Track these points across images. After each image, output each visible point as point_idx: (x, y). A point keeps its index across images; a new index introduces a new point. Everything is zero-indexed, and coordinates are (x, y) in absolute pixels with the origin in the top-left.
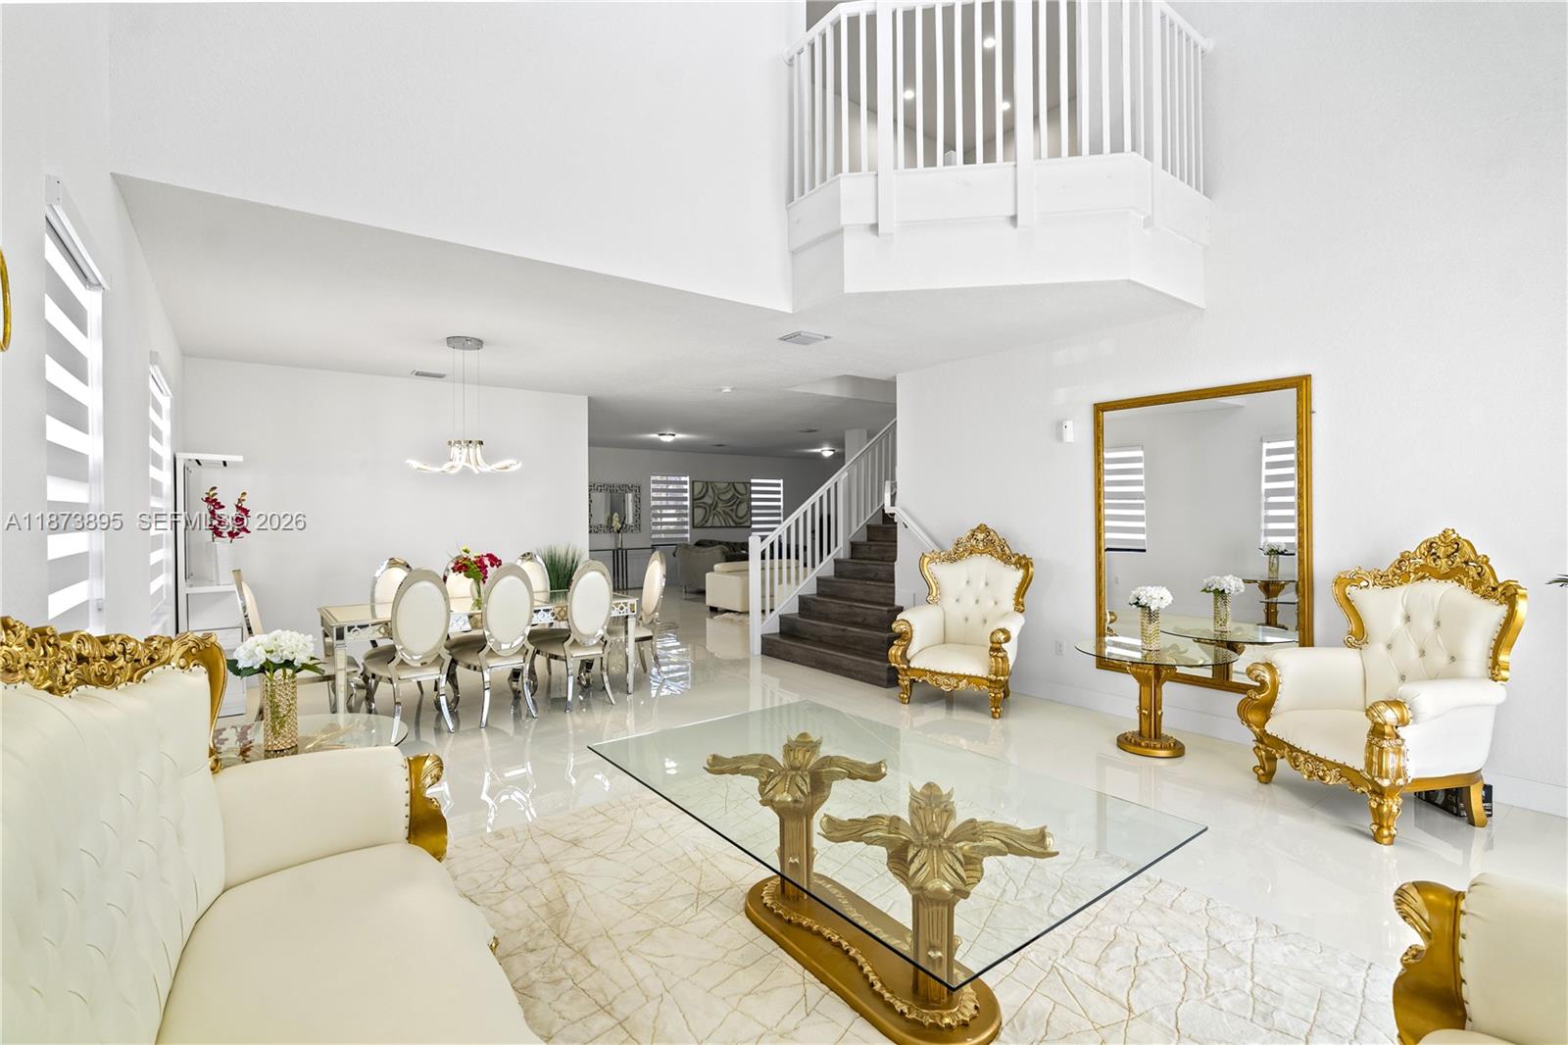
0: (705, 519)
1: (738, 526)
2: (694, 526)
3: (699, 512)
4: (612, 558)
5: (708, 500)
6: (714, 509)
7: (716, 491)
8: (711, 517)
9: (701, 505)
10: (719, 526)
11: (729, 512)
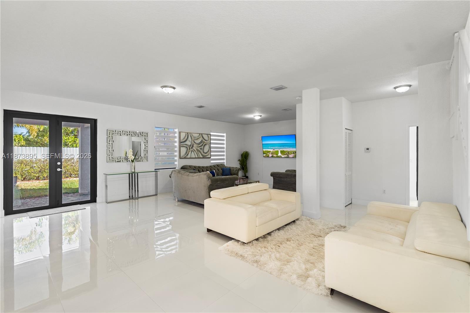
0: (187, 153)
1: (204, 157)
2: (180, 158)
3: (184, 150)
4: (128, 178)
5: (188, 143)
6: (192, 148)
7: (193, 138)
8: (190, 153)
9: (184, 145)
10: (194, 157)
11: (200, 150)
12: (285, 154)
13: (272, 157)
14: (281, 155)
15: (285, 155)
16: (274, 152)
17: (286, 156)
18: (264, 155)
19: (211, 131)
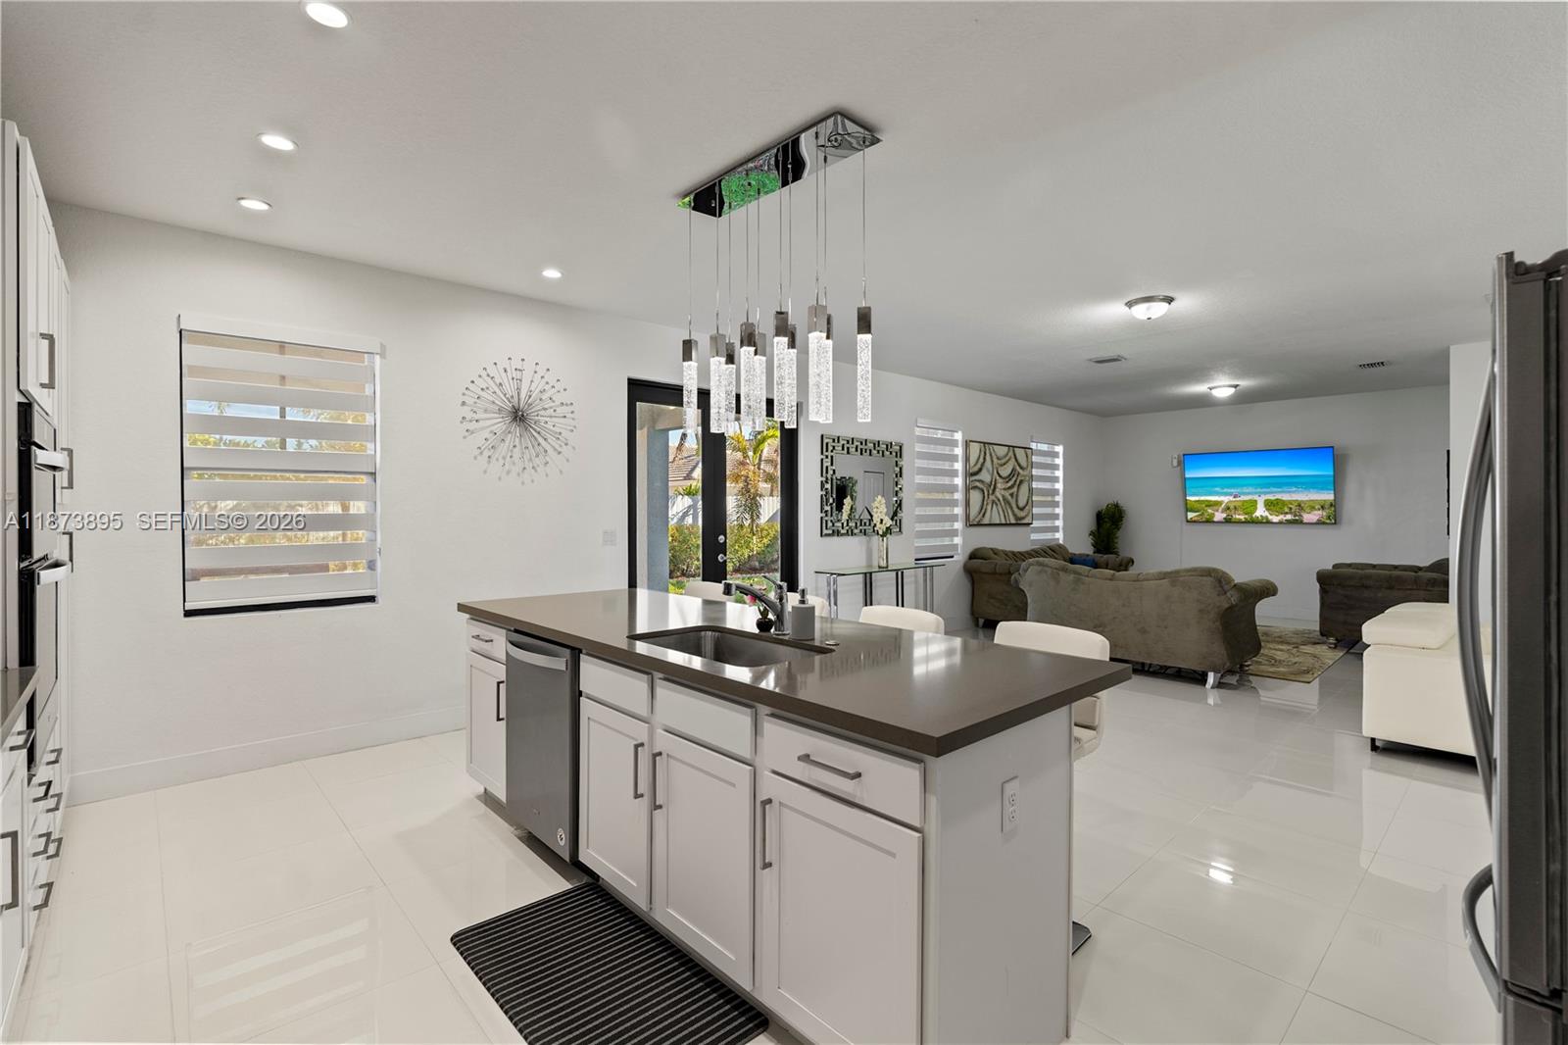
0: (982, 511)
1: (1018, 523)
2: (970, 523)
3: (976, 496)
6: (993, 492)
7: (995, 460)
8: (989, 507)
9: (978, 484)
10: (998, 522)
11: (1010, 498)
12: (1287, 510)
13: (1228, 521)
14: (1267, 514)
15: (1287, 513)
16: (1237, 504)
17: (1289, 517)
18: (1191, 515)
19: (1032, 437)
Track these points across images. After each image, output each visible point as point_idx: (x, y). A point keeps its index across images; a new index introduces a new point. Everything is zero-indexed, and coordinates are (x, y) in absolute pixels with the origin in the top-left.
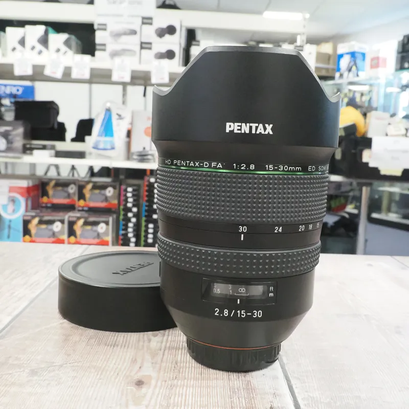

**********

◆ **What the exercise asks**:
Copy the lines above again, starting at the line that has "12: (285, 154)" and stopping after the line that has "12: (1287, 510)". Substitute "(266, 155)" for "(264, 155)", change nothing else, and leave out the pictures.

◆ **Response to the task**:
12: (285, 154)
13: (272, 157)
14: (281, 155)
15: (285, 155)
16: (274, 152)
17: (286, 156)
18: (266, 155)
19: (211, 131)
0: (982, 511)
1: (1018, 523)
2: (970, 523)
3: (976, 496)
6: (993, 492)
7: (995, 460)
8: (989, 507)
9: (978, 484)
10: (998, 522)
11: (1010, 498)
12: (1287, 510)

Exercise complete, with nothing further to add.